_Instrucción_
Cita textualmente el pasaje del fragmento proporcionado que empieza en las palabras “La mentira está” y termina después de “de sus mentiras.”.

La mentira está en el centro de la administración Trump desde su llegada misma a la Casa Blanca, cuando el entonces secretario de prensa, Sean Spicer, soltó la falsedad, fácilmente demostrable, de que su investidura presidencial fue la más multitudinaria de la historia. Kellyanne Conway, consejera de Trump, preguntada en la NBC por la trola que había soltado su compañero sin despeinarse, acuñó la memorable expresión de “hechos alternativos”.
La autora de tan brillante eufemismo pertenece hoy al selecto 35% de supervivientes políticos de esa corte (compuesta por “solo lo mejor”, en palabras del propio Trump) de la que se rodeó el 45º presidente para cumplir el mandato del pueblo estadounidense. Muchos de los cortesanos que llegaron con él se encuentran en una situación muy delicada, dos años después, por culpa de sus mentiras.

_Datos registrados_
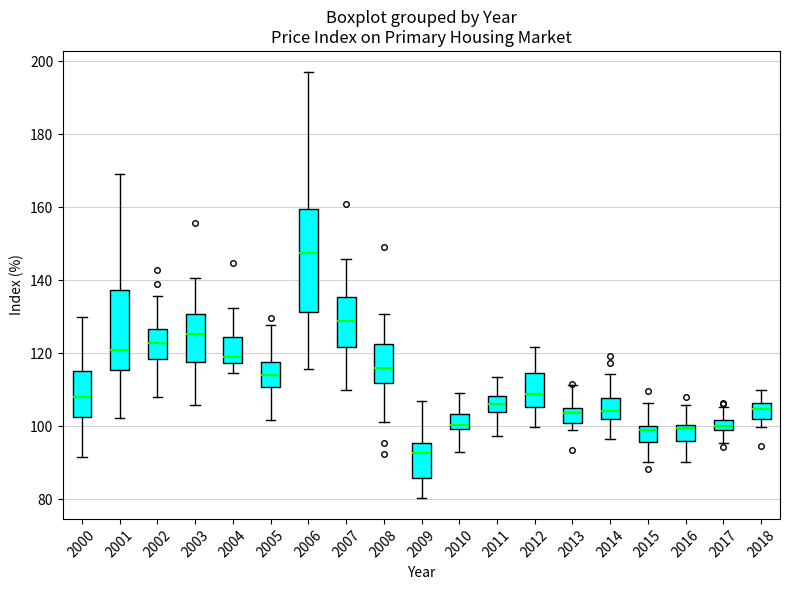

Which box has the lowest median line?

2009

_Resultado del ejercicio_
La mentira está en el centro de la administración Trump desde su llegada misma a la Casa Blanca, cuando el entonces secretario de prensa, Sean Spicer, soltó la falsedad, fácilmente demostrable, de que su investidura presidencial fue la más multitudinaria de la historia. Kellyanne Conway, consejera de Trump, preguntada en la NBC por la trola que había soltado su compañero sin despeinarse, acuñó la memorable expresión de “hechos alternativos”.
La autora de tan brillante eufemismo pertenece hoy al selecto 35% de supervivientes políticos de esa corte (compuesta por “solo lo mejor”, en palabras del propio Trump) de la que se rodeó el 45º presidente para cumplir el mandato del pueblo estadounidense. Muchos de los cortesanos que llegaron con él se encuentran en una situación muy delicada, dos años después, por culpa de sus mentiras.